The idea behind the film is to see
how the director’s memories and experiences of growing up in Fenyang, a town in
Shanxi province, northern China, shaped his films. Salles follows the filmmaker through
courtyard apartments and busy streets in this shabby town, talking to family
and friends, and superimposes scenes of the films shot on those locations. By remembering the minutia of life in remote
from the centers of power on the coast, Jia paints the turmoil of China’s last
forty years – from the Cultural Revolution and its horrific toll, to party
capitalism, globalization and their cost – from the perspective of ordinary
folks. The voice of the director talking
to the camera and over his films not only document China’s crisis of culture
and clash of values – like his cinema - but is also a celebration of his, and
Salles, passion for cinema. The gift of
this documentary is to make us travelers to China and come closer to understand
how in the hands of gifted filmmakers the local can reveal the universal.

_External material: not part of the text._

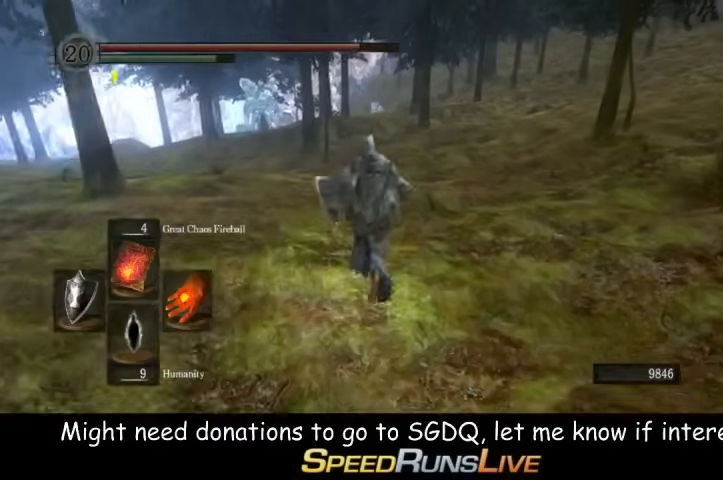
{"buttons": ["B"], "left_stick": "up", "right_stick": "center", "button_events": []}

A family’s trove of home movies
will remain just that – records of people’s special moments in their lives –
unless they can transcend its ‘home-movieness’ thanks to the artistic touch of
the director. Which is what happens in
the supremely entertaining three-hour long Iraqi
Odyssey. An example of the first
person documentary – à la Michael Moore, Ross McElwee and Alan Berliner, to
cite US directors – Iraqi Odyssey combines
a wealth of home movies, photos, interviews with family members scattered all
over the world, animated maps and archival footage, under the first person
account provided humorously by Samir, its Iraq-born Swiss director. This subjective approach gives a great flavor
to the film because it is grounded in a specific perspective, that of the upper
class professional bourgeoisie in Iraq, a narrative not commonly heard in the
media. The story of this multi
generation family spans from the Ottoman Empire, the partition of the Middle
East after WWI, the impact of WWII, the takeover by the Baath Party in the
1950s, the Sadam Hussein dictatorship and the US intervention in Iraq. No stones are left unturned in this chronicle
of a highly articulate family in the diaspora who enjoy a rendez-vous in
Switzerland in the climax of the film.
And as one of the patriarchs says at the end, Samir’s family is, on a
small scale, an example of how multiple cultures, religions and languages can
coexist.
I wish the emerging filmmakers
in my documentary class could see Iraqi
Odyssey: it would help them see that by putting together their family
history they can capture the larger threads of history. The director and many in his family made the
trip to Berlin to talk about their adventuresome lives in Iraq, Lebanon, Egypt,
Libya, the Arab Emirates, Switzerland and the US, while the Iraqi and Swiss
ambassadors to Germany were called to the stage before the packed screening as
a gesture of good will.
With great interest I also saw the latest films of Wim Wenders and Werner Herzog, titans of the New German Cinema of the late 60s/early 70s, still active filmmakers, but maybe with their best work behind: the small scale drama Everything Will Be Fine and the period biopic Queen of the Desert. James Franco is the protagonist of the first one and has a supporting role in the other. The press has skewered them. You have to be tough in this business of filmmaking.